И все же на самом-то деле важнее всего окажется то, что Станиславский в отличие от Немировича был практически готов к осуществлению не только административной, организационной, если угодно, социальной, но и именно художественной стороны реформирования театра. Если Вл. Ив. составлял для руководства Малого театра проекты реформы, которые больше касались обустройства организационного, чем творческой природы сценических преображений, то Станиславский далеко уже продвинулся в понимании и, главное, в изначальной проверке именно художественных обстоятельств будущей реформы. Практически она для него уже не была «будущей», последние спектакли в Обществе искусства и литературы уже намечали основное ее направление. Опять же, Немирович входил в новое дело, ни от чего в прошлом по существу не отказываясь. Станиславский отказывался от не только обдуманного, но и созданного им Общества искусства и литературы, уже замеченного и оцененного театральной общественностью. Да, у него на каком-то этапе возникли трудности финансового порядка, он слишком широко начинал, и в результате пришлось сократиться, сменить помещение на более скромное, отказаться от некоторых сопутствующих программ. Но в творческом отношении с каждым спектаклем общество становилось все более заметным и влиятельным в театральном процессе. И в сознании критиков оно уже явно преодолевало барьер, разделяющий любителей и профессионалов.

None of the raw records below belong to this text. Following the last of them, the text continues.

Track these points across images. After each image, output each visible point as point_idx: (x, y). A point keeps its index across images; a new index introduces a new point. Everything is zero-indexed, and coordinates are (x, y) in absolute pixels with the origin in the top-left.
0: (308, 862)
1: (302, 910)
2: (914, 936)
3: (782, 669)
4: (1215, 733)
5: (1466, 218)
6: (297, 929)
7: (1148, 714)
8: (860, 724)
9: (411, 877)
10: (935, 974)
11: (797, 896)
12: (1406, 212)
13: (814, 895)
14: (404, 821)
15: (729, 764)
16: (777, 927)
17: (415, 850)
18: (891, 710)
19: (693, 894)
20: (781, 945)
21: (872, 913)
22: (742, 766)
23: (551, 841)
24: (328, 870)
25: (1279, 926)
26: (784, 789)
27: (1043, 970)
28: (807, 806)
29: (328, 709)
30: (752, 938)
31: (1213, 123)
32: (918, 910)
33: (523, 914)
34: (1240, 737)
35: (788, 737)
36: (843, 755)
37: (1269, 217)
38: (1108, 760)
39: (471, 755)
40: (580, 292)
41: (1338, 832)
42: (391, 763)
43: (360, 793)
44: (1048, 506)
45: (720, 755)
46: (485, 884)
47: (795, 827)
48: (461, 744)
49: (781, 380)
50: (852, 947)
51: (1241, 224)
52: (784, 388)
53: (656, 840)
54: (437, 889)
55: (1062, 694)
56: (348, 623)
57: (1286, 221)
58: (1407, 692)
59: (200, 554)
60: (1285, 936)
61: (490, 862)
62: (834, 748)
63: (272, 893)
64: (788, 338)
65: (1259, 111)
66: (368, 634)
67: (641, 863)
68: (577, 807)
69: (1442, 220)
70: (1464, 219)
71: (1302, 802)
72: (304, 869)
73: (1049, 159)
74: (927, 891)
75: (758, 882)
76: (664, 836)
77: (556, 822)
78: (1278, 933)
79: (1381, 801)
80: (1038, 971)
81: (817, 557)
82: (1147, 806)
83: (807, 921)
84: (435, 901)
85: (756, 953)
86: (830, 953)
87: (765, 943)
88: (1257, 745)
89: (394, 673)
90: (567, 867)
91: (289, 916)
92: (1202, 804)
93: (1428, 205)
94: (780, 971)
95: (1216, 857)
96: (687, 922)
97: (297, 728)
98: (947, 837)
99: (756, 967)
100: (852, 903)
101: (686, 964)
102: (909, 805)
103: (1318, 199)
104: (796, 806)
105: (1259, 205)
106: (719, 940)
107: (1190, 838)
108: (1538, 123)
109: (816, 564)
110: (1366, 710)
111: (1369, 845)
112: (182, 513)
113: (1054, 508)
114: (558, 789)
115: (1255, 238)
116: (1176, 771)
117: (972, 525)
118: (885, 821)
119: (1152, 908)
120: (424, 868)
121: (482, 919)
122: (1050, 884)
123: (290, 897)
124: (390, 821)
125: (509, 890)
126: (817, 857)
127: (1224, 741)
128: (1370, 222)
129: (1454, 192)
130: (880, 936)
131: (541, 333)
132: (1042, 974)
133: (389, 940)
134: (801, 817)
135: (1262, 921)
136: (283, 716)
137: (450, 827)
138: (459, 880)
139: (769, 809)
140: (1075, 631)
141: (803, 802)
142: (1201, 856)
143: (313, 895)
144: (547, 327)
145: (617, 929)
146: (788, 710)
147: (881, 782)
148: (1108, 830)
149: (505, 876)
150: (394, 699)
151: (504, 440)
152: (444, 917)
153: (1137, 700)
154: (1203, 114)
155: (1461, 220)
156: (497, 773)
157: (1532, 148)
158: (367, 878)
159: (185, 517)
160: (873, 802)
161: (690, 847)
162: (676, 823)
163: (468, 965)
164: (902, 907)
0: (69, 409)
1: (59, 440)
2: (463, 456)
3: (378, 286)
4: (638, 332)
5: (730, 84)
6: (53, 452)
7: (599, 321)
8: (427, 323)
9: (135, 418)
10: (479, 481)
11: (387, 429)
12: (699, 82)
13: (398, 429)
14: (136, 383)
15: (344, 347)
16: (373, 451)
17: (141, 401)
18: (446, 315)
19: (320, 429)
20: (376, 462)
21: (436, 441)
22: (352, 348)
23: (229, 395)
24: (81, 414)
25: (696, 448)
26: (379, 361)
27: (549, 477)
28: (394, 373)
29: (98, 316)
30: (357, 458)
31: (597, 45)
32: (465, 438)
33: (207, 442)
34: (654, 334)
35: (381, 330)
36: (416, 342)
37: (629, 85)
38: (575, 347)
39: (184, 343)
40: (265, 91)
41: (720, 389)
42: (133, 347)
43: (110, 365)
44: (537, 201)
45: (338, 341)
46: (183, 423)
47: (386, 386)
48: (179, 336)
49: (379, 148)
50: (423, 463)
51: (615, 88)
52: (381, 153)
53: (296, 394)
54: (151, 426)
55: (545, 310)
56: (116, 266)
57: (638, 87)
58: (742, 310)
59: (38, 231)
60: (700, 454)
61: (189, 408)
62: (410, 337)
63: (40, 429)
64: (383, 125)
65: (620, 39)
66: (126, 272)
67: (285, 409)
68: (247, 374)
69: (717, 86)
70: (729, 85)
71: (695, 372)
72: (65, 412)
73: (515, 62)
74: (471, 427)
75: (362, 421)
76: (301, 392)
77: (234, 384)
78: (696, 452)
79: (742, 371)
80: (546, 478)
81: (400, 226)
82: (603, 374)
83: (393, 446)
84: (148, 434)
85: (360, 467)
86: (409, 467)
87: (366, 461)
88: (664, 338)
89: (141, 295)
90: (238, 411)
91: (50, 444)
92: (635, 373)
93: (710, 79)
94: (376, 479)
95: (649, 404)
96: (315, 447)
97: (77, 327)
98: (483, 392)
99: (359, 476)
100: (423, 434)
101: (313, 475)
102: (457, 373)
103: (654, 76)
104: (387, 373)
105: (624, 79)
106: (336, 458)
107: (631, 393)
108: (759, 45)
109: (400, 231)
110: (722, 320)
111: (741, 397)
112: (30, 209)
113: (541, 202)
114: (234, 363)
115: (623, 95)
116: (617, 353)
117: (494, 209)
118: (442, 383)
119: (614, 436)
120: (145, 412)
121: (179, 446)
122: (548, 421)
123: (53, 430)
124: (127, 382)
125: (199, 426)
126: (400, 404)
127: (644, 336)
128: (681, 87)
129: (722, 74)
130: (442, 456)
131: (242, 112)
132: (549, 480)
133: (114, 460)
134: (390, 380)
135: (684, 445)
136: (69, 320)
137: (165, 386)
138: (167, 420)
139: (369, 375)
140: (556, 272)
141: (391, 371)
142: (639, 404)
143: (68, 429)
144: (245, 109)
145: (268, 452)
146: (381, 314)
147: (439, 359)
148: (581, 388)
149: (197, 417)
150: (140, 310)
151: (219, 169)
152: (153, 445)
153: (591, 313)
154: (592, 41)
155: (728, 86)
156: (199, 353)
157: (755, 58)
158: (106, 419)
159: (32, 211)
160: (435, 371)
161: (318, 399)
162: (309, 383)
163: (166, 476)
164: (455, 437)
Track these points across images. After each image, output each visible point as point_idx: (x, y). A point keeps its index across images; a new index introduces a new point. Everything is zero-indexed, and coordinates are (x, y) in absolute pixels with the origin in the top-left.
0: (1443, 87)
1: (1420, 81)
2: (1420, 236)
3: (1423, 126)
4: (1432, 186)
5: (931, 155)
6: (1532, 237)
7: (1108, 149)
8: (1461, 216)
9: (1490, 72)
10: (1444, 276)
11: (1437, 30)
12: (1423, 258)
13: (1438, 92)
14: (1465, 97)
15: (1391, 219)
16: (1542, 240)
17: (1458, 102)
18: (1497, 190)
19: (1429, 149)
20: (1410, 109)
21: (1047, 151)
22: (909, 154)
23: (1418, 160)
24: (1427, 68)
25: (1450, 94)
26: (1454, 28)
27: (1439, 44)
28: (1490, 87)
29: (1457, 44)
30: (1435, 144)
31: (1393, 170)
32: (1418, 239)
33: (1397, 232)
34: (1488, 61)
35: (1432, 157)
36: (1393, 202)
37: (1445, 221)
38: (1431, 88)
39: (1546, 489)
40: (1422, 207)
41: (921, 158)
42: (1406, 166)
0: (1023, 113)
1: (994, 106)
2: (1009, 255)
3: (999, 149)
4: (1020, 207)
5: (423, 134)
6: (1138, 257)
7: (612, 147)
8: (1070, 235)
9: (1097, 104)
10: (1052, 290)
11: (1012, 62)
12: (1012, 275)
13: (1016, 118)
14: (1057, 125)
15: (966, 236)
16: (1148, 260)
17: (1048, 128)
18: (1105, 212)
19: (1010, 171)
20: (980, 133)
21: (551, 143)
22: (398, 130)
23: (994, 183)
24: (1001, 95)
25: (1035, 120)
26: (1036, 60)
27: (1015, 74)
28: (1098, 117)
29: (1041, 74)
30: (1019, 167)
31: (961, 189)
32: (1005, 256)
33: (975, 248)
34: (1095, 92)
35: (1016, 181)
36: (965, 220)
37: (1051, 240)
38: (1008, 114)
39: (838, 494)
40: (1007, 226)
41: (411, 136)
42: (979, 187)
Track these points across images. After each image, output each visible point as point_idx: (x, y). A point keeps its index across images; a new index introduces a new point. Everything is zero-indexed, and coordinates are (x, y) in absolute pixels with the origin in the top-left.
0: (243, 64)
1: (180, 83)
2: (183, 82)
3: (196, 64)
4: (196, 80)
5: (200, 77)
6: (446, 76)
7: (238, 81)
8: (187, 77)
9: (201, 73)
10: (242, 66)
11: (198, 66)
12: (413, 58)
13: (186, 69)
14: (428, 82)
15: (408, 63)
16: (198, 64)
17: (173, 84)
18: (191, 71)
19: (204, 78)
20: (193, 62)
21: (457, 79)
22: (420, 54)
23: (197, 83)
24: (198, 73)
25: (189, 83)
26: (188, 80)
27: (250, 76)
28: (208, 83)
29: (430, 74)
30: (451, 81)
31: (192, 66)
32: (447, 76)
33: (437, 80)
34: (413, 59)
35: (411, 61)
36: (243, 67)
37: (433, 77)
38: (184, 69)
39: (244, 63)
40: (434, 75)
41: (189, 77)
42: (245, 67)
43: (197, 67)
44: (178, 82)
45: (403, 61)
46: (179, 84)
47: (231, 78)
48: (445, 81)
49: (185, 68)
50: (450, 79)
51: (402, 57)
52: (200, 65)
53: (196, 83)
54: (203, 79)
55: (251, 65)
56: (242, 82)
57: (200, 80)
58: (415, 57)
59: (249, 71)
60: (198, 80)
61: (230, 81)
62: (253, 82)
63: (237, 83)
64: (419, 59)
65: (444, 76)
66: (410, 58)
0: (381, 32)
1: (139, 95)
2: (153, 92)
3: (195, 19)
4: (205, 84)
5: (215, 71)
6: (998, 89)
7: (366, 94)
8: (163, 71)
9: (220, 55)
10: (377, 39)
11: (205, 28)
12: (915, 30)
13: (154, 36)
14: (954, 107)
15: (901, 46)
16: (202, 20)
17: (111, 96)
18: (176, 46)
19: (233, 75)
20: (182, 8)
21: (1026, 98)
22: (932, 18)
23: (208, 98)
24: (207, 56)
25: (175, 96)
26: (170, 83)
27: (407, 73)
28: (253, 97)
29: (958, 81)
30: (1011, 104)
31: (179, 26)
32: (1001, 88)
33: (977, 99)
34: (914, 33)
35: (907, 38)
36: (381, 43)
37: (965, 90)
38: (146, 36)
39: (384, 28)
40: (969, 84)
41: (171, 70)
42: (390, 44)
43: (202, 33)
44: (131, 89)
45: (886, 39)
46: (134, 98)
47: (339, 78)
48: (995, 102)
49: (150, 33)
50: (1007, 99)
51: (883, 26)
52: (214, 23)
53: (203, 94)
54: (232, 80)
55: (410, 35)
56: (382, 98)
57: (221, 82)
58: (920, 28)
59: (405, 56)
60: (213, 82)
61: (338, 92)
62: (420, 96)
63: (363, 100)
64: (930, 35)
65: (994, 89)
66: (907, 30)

Станиславский рисковал достигнутым ради туманных результатов в еще более туманном будущем. Мы смотрим на этот его шаг как на что-то само собой разумеющееся, неизбежное. А на самом-то деле, кто знает, не выиграл бы он (и мы вместе с ним) творчески больше, если бы и дальше действовал в одиночку? Да, это выглядит полной абракадаброй, дикостью, входящей в противоречие с нашей надежно уже окуклившейся театроведческой традицией. Значит, и с моей собственной, воспитанной этой традицией, оценкой сделанного К. С. выбора. А все-таки, если задуматься…
Ведь большая часть неожиданных постановочных идей Станиславского не была им осуществлена. Его тексты перенасыщены ими. В самых неожиданных местах он вдруг записывает пришедшую ему в голову сценическую фантазию, и она поглощается временем. Иногда — до поры. Не секрет, что в сегодняшних спектаклях нередко приходится видеть их откровенную, без ссылок, реализацию. Эти идеи без отвращения используют и режиссеры, в теории выступающие яростными противниками К. С. И не имеет значения, вычитали ли они их в его текстах или же они пришли к ним «из воздуха», в котором, как известно, «носится» все. Важно, что эти фантазии вековой давности сегодня прекрасно работают. Но, увы, уже не связываются с именем Станиславского…
А роли, которые он хотел и мог бы сыграть? Они остались несыгранными. И его актерское «я», подчиненное не энергиям самоосуществления, а репертуарной политике театра, по сути дела осталось нераскрытым, неявленным. В его актерской судьбе было слишком много чужого и слишком мало по-настоящему своего. Даже самая любимая, самая человечески близкая ему роль Ростанева в «Селе Степанчикове», которую он сыграл в Обществе искусства и литературы и которую потом долгие годы мечтал сыграть на сцене Художественного театра, трагически ушла от него (об этом — позже). По сути дела вся его творческая жизнь, начинавшаяся так свободно, так властно, оказалась загнанной в силки не слишком гармоничного, говоря мягко, соавторства. Это трудно перенести любому художнику. А для гения это, согласитесь, вообще не лучший подарок судьбы…
Итак, в середине июня 1898 года все съехались в Пушкино. 14 июня отслужили молебен. 16-го начались репетиции. Собирались начать, разумеется, сразу же, каждый день был дорог. Но это был понедельник, день, как известно, тяжелый, и потому отложили до вторника. Вл. Ив. из своего далека посоветовал — ему что-то такое нагадали когда-то. Вот как вспоминает их начало сам Станиславский: «Первое время у нас не было прислуги, и уборкой нового помещения заведовали мы сами, то есть артисты, режиссеры, члены администрации, которые дежурили по установленной очереди. Первым очередным дежурным по уборке, очистке помещения и наблюдению за порядком репетиции был назначен я. Мой дебют оказался неудачным, так как я наложил углей в пустой, не наполненный водой самовар, он распаялся, и я оставил всех без чая. Кроме того, я не научился еще мести пол, владеть совком, в который собирается пыль, быстро обтирать стулья и проч. Зато я сразу установил тот порядок рабочего дня, который придал репетициям деловой тон. Я завел журнал, или книгу протоколов, куда вписывалось все, касающееся работы дня, то есть какая пьеса репетировалась, кто репетировал, кто из артистов пропустил репетицию, по какой причине, кто опоздал, на сколько, какие были беспорядки, что необходимо заказать или сделать для дальнейшего правильного хода работы».